Just didn’t want to reinvent the wheel if this data if available.
This is a very difficult question to answer and there is not right or wrong anwser for this.
Index naming is highly variable and depends on data volume, number of different/unique sources, retention requirements, and total storage. In general you should store like sources with like sources and not all data is created equally. Some data may have analytical uses for APM or capacity while other source only useful in research (root cause). Then you may have applications which are of different formats, but don't have the volume to warrant a new index. In a one case you may separate perfmon index called perfmon and all other Windows Logs go into an index called WIN. Each index configured with its own retention, size limits, and backup strategy.
Your WIN index could contain the following windows logs: Firewall, updates, EVENTLOG-Security, EVENTLOG-Application, EVENTLOG-System, EVENTLOG-DNS, EVENTLOG-AD, etc. Let say EVENTLOG-System only needs to be retained for only 30 days for research while EVENTLOG-Security needs to be retained 3 years for compliance reasons. While in other case you many create a WEBLOGS generic index containing Apache Access logs and IIS logs. Using multiple indexes will also allow for segmentation based or security requirements as well. Performance is another reason for multiple indexes. EXAMPLE: Suppose you have 1k of M&Ms and 100k Skittles. Then you want to find all the yellow M&M’s.

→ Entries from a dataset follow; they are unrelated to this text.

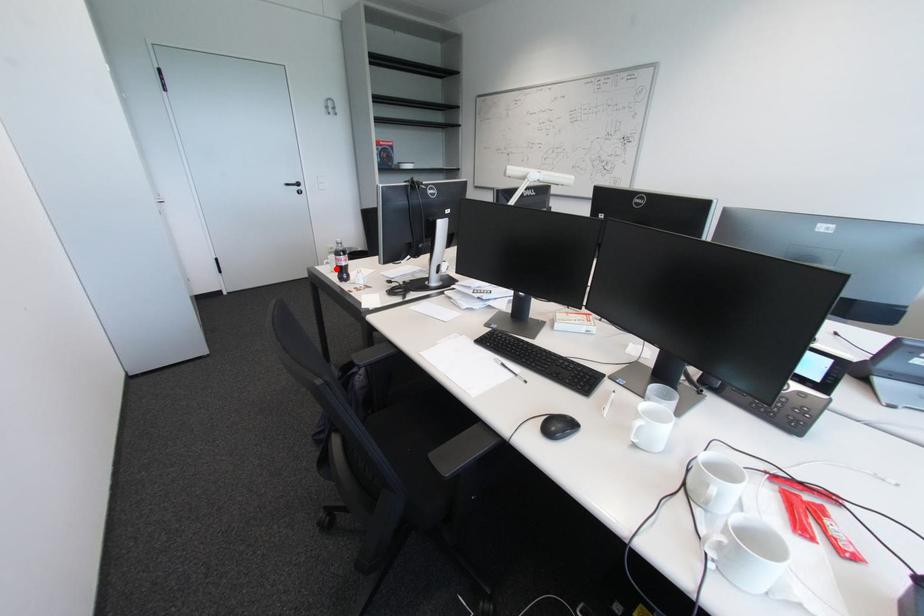
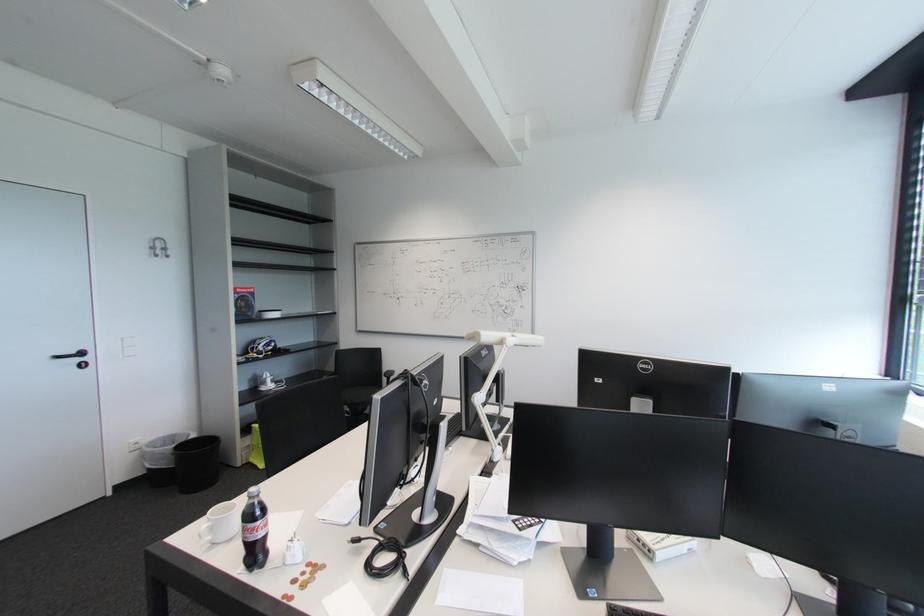
Find the pixel in the second image that matches the highlighted location in the first image.

(215, 539)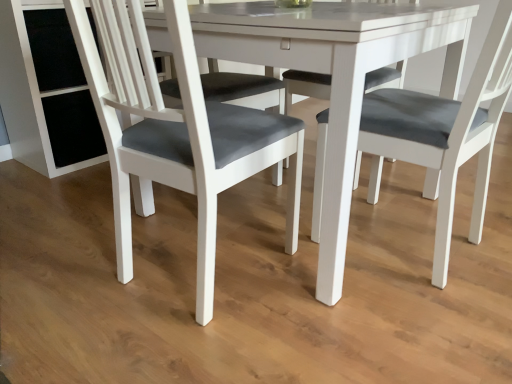
Question: In the image, is white glossy table at center positioned in front of or behind matte gray fabric chair at left?

Choices:
 (A) behind
 (B) front

Answer: (A)

Question: Considering the positions of white glossy table at center and matte gray fabric chair at left in the image, is white glossy table at center wider or thinner than matte gray fabric chair at left?

Choices:
 (A) wide
 (B) thin

Answer: (A)

Question: Choose the correct answer: Is white glossy table at center inside matte gray fabric chair at left or outside it?

Choices:
 (A) outside
 (B) inside

Answer: (A)

Question: From a real-world perspective, is matte gray fabric chair at left physically located above or below white glossy table at center?

Choices:
 (A) below
 (B) above

Answer: (B)

Question: Considering the positions of matte gray fabric chair at left and white glossy table at center in the image, is matte gray fabric chair at left taller or shorter than white glossy table at center?

Choices:
 (A) short
 (B) tall

Answer: (B)

Question: Is matte gray fabric chair at left to the left or to the right of white glossy table at center in the image?

Choices:
 (A) right
 (B) left

Answer: (B)

Question: Relative to white glossy table at center, is matte gray fabric chair at left in front or behind?

Choices:
 (A) behind
 (B) front

Answer: (B)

It’s easier to find them if you separate them in to separate jar (index). - taken from splunk conf 2012.
In a small deployment you might have something like this for indices:
WIN PERFMON IIS NIX APACHE SNMP
In another you might have the following because of volume, security, retention policies.

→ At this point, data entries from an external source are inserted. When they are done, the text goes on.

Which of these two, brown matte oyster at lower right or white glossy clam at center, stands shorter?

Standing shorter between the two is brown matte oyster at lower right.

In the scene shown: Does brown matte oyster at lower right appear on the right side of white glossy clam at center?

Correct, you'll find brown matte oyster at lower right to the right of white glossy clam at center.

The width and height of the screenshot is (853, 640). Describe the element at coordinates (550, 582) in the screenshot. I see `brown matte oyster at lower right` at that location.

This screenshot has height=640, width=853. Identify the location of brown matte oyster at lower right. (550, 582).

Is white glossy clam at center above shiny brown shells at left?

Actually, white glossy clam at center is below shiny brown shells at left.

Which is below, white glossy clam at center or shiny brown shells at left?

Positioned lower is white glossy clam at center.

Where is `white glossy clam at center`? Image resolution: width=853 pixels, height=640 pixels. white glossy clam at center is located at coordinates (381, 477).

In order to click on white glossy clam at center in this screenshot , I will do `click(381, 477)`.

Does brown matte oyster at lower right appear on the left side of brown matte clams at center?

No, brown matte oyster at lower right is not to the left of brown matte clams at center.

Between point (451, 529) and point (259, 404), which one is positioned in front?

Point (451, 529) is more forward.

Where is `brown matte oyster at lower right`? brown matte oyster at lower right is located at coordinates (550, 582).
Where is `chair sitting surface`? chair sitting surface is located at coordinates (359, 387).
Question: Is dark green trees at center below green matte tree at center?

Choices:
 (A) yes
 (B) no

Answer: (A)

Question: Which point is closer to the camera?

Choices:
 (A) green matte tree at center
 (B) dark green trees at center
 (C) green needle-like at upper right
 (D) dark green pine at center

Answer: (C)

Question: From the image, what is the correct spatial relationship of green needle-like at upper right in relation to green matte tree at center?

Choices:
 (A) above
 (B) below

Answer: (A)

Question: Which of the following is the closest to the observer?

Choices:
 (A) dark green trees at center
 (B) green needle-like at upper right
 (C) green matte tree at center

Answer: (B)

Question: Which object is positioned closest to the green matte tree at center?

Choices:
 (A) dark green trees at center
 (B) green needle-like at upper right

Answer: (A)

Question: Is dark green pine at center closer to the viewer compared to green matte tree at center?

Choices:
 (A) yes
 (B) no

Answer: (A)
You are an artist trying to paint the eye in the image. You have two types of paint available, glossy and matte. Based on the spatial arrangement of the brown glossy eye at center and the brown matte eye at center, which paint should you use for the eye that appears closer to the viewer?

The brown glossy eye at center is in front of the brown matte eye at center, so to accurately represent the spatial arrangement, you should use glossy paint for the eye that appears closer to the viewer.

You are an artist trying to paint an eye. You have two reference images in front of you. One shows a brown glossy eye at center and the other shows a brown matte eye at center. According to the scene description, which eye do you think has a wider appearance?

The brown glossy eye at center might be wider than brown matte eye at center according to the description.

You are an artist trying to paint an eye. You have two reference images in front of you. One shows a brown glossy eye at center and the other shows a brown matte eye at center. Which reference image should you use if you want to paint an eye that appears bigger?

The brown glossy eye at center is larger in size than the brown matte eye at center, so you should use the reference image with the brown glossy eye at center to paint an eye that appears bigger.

WIN WIN-SYSTEM WIN-SECURITY WIN-APPLICATION IIS-EXTERNAL IIS-INTERNAL ACCESSLOGS NIX SNMP FIREWALL
Regarding sourcetypes this depends on log format standardization. In environment where all IIS logs have the same fields and delimiters you could a single sourcetype call W3C; however if you have different fields and delimiters you may end up with W3C-1, W3C-2, W3C-3 each having specific field extractions because of the format.
Another case is many applications log in csv and csv is a possible sourcetype. Log data may csv be but the fields are specific to each application so you probably want to classify it as mobilemetric, typeperf, etc. so you can create custom field extraction for each application log.
You might end up with source types like
OFX SNMP W3C SYSLOG CISCO-FIREWALL MOBILEMETRICS JSTAT JMX GCC
Since source and sourcetype are contained in the Meta data you improve performance of your searches.
I would recommend sitting down and map out our data source and inputs by host, server function, application/technology. This will allow you to build a Common Information Model (CIM).
Sourcetype Naming conventions:
- No right or wrong answer
- make them usable and understandable, with plans on the future
- categorize data, device type, vendor, appliction.
- Develop a CIM relivant to you environment.
I guess my main point is that if someone is setting up Splunk for the enterprise and building Splunk from the ground up and creating index names there should be a standard name list to match Splunk Supported Apps. Just makes life a little easier. When you looks at the Splunk Supported UNIX app you need to change in multiple places to get it to work when you name your index for UNIX other than "os". Some Apps its simple. The UNIX app has search links that point at index=os all over the place.
Maybe the answer is building Standard Apps that require minimial changes.